How to choose F(x) in uniform convergence of sequences?

Question

I'm having difficulty understanding how to choose the $F(x)$ given $F_n(x)$ in uniform convergence. For reference, I'm speaking about the formula: $||F(x) - F_n(x)|| < \epsilon$ whenever $x \in D, n \geq N$

It seems that everyone just puts the function evaluated at $0$, but I am not sure if that's correct.

The problem I'm working on is showing that $\gamma_n(t) = (\frac{1}{1 + nt}, \frac{t}{n})$ does not converge uniformly on $[0,1]$

I know that I need to find an $N \in \mathbb{N}$ for my $n$ which does not depend on $t$. In this case, I would be needing to show that it doesn't exist. I guess I'm just not sure how I can show that the $N$ doesn't exist.

EDIT: I'm wanting to show that $\gamma_n \rightarrow \gamma$, so does this mean that my $\gamma(t) = (0, 0)$ when $n$ is sufficiently large?

Answer 1

If $F_n$ is going to converge uniformly to anything, then that thing will be the same as the pointwise limit of $F_n$. The reason: for each $x$, $$ |F_n(x)-F(x)|\le \sup_x|F_n(x)-F(x)|=:||F_n-F||, $$ so if $||F_n-F||\to0$, then $F_n(x)\to F(x)$ for every $x$. So your only choice for the uniform limit of $F_n$ is the pointwise limit.

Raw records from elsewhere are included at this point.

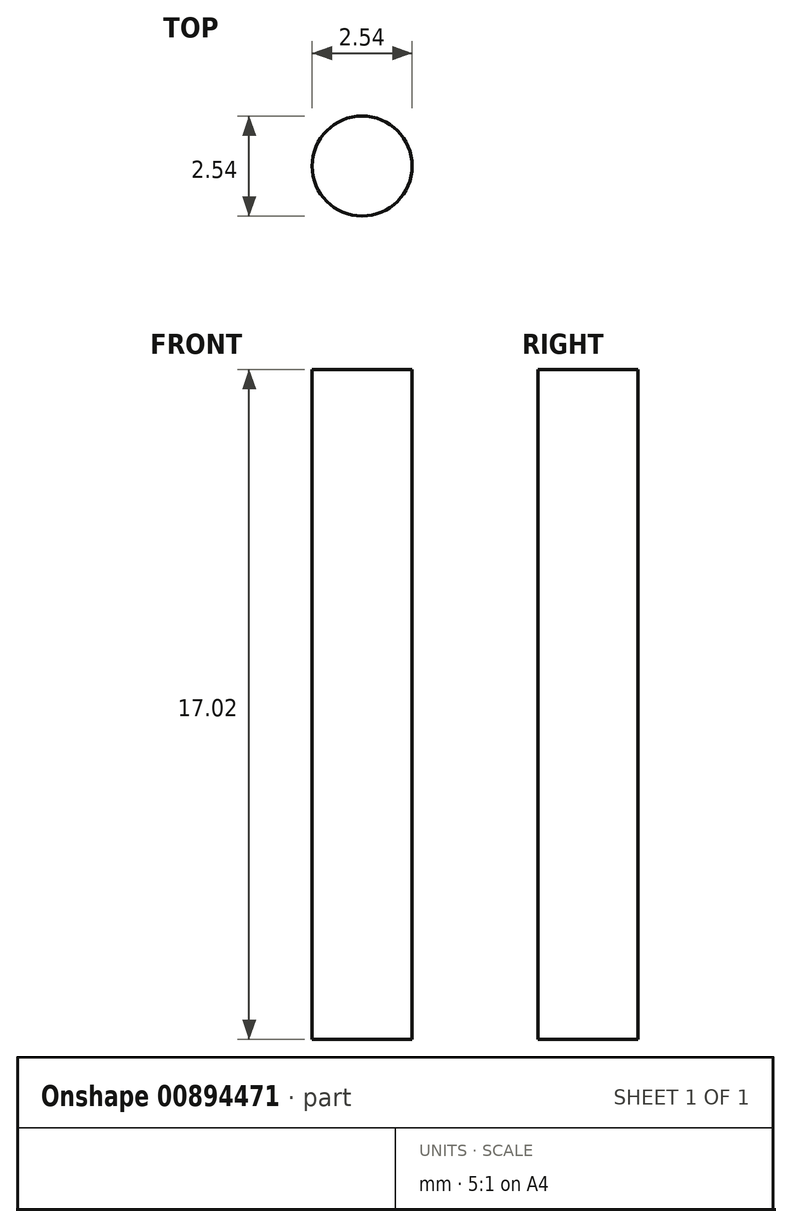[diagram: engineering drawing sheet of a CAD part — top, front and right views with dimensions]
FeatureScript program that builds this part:
annotation { "Feature Type Name" : "Feature", "Feature Type Description" : "" }
export const myFeature = defineFeature(function(context is Context, id is Id, definition is map)
    precondition{}
    {
        {
            var Q0;
            Q0=qCreatedBy(makeId("Top.planeOp"),FACE);
            var sketch = newSketch(context, id + "F0", { "sketchPlane" : qUnion([Q0])});
            skCircle(sketch, "E0", {"center": v(0, 0) * mm, "radius": 1.27 * mm});
            skSolve(sketch);
        }
        {
            var Q0;
            Q0=makeQuery(id+"F0.imprint","IMPRINT",FACE,{"disambiguationData":[TD([[makeQuery(id+"F0.imprint","IMPRINT",EDGE,{"derivedFrom":sQuery(id+"F0.wireOp",EDGE,"E0")}),1.0]])]});
            extrude(context, id + "F1", {"entities" : qUnion([Q0]), "depth" : 17.02 * mm, "offsetDistance" : 25.4 * mm});
        }
    });
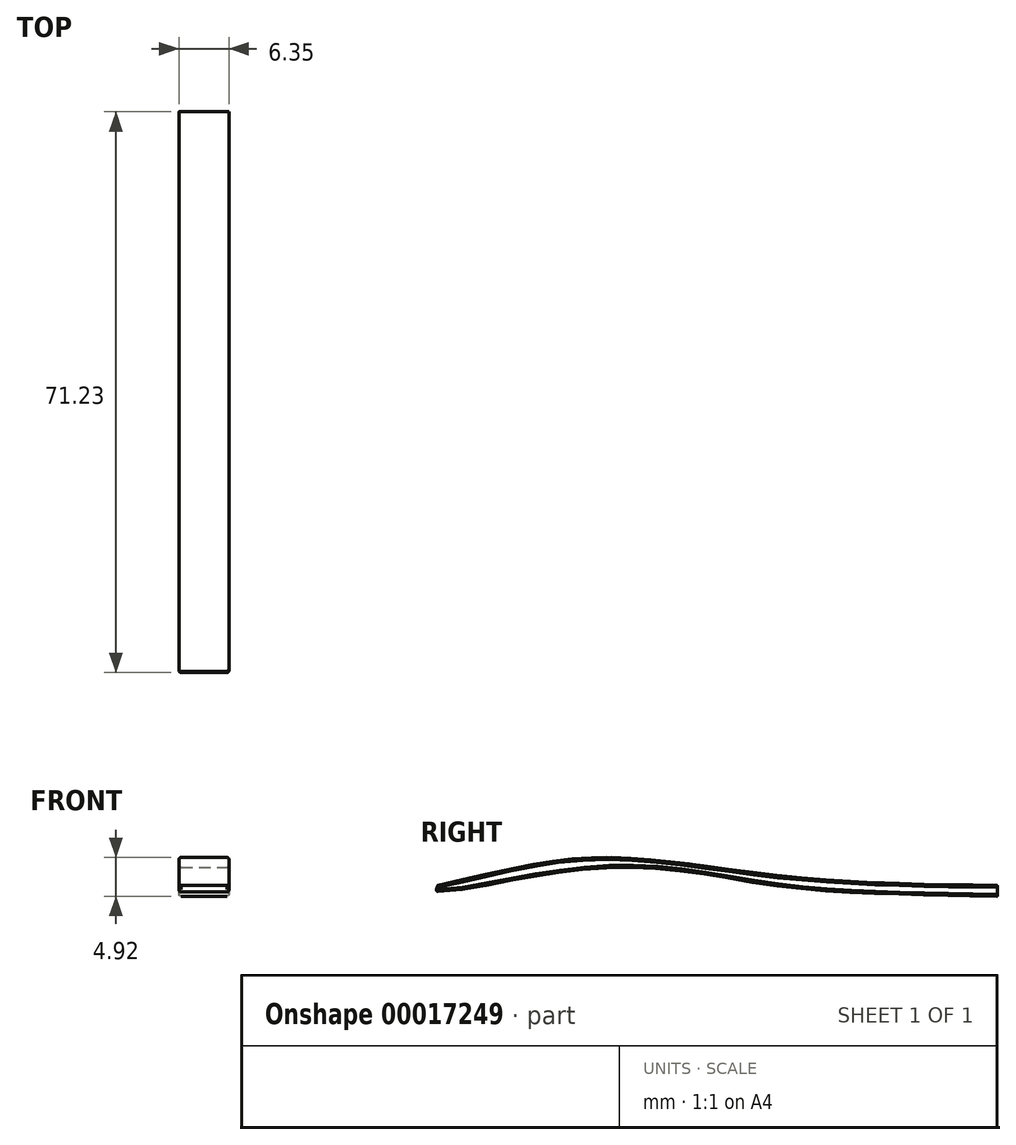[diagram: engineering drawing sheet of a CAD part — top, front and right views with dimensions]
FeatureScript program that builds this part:
annotation { "Feature Type Name" : "Feature", "Feature Type Description" : "" }
export const myFeature = defineFeature(function(context is Context, id is Id, definition is map)
    precondition{}
    {
        {
            var Q0;
            Q0=qCreatedBy(makeId("Right.planeOp"),FACE);
            var sketch = newSketch(context, id + "F0", { "sketchPlane" : qUnion([Q0])});
            skFitSpline(sketch, "E0", {"points": [v(-42.73, 0) * mm, v(-22.59, 3.54) * mm, v(0, 1.29) * mm, v(28.34, 0) * mm], "startDerivative": vector(74.02, 16.09) * mm, "endDerivative": vector(86.93, -0.98) * mm});
            skFitSpline(sketch, "E1", {"points": [v(-42.73, 0) * mm, v(-42.73, -0.77) * mm, v(-22.59, 2.18) * mm, v(0, 0) * mm, v(28.34, -1.37) * mm], "startDerivative": vector(-9.07, -23.67) * mm, "endDerivative": vector(97.1, -1.95) * mm});
            skLineSegment(sketch, "E2", {"start": v(28.34, 0) * mm, "end": v(28.34, -1.37) * mm});
            skSolve(sketch);
        }
        {
            var Q0;
            Q0=makeQuery(id+"F0.imprint","IMPRINT",FACE,{"disambiguationData":[TD([[makeQuery(id+"F0.imprint","IMPRINT",EDGE,{"derivedFrom":sQuery(id+"F0.wireOp",EDGE,"E0")}),-1.0]])]});
            extrude(context, id + "F1", {"entities" : qUnion([Q0]), "oppositeDirection" : true, "depth" : 6.35 * mm});
        }
        {
            var Q0;
            Q0=makeQuery(id+"F1.opExtrude","CAP_EDGE",EDGE,{"disambiguationData":[OSD([sQuery(id+"F0.wireOp",EDGE,"E0")])],"isStart":true});
            var Q1;
            Q1=makeQuery(id+"F1.opExtrude","CAP_EDGE",EDGE,{"disambiguationData":[OSD([sQuery(id+"F0.wireOp",EDGE,"E1")])],"isStart":true});
            var Q2;
            Q2=makeQuery(id+"F1.opExtrude","CAP_EDGE",EDGE,{"disambiguationData":[OSD([sQuery(id+"F0.wireOp",EDGE,"E1")])],"isStart":false});
            var Q3;
            Q3=makeQuery(id+"F1.opExtrude","CAP_EDGE",EDGE,{"disambiguationData":[OSD([sQuery(id+"F0.wireOp",EDGE,"E0")])],"isStart":false});
            fillet(context, id + "F2", {"entities" : qUnion([Q0, Q1, Q2, Q3]), "radius" : 0.25 * mm, "tangentPropagation" : true, "allowEdgeOverflow" : false});
        }
    });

In your example, you should check that the pointwise limit of the $\gamma_n$ is: $$ \gamma(t):=\begin{cases} (1,0)&\text{if $t=0$}\\ (0,0)&\text{otherwise} \end{cases}. $$ Your job is to decide whether the convergence of $\gamma_n$ to $\gamma$ is uniform (we've already established pointwise convergence). Hint: Show each function $\gamma_n$ is continuous. Is the limiting function $\gamma$ continuous?

Answer 2

Compute $||\gamma_n(1/n)-\gamma(1/n)||$. Then you will see that $||\gamma_n(1/n)-\gamma(1/n)||>2$ for all $n$. This shows that the convergence of $(\gamma_n)$ is not uniform.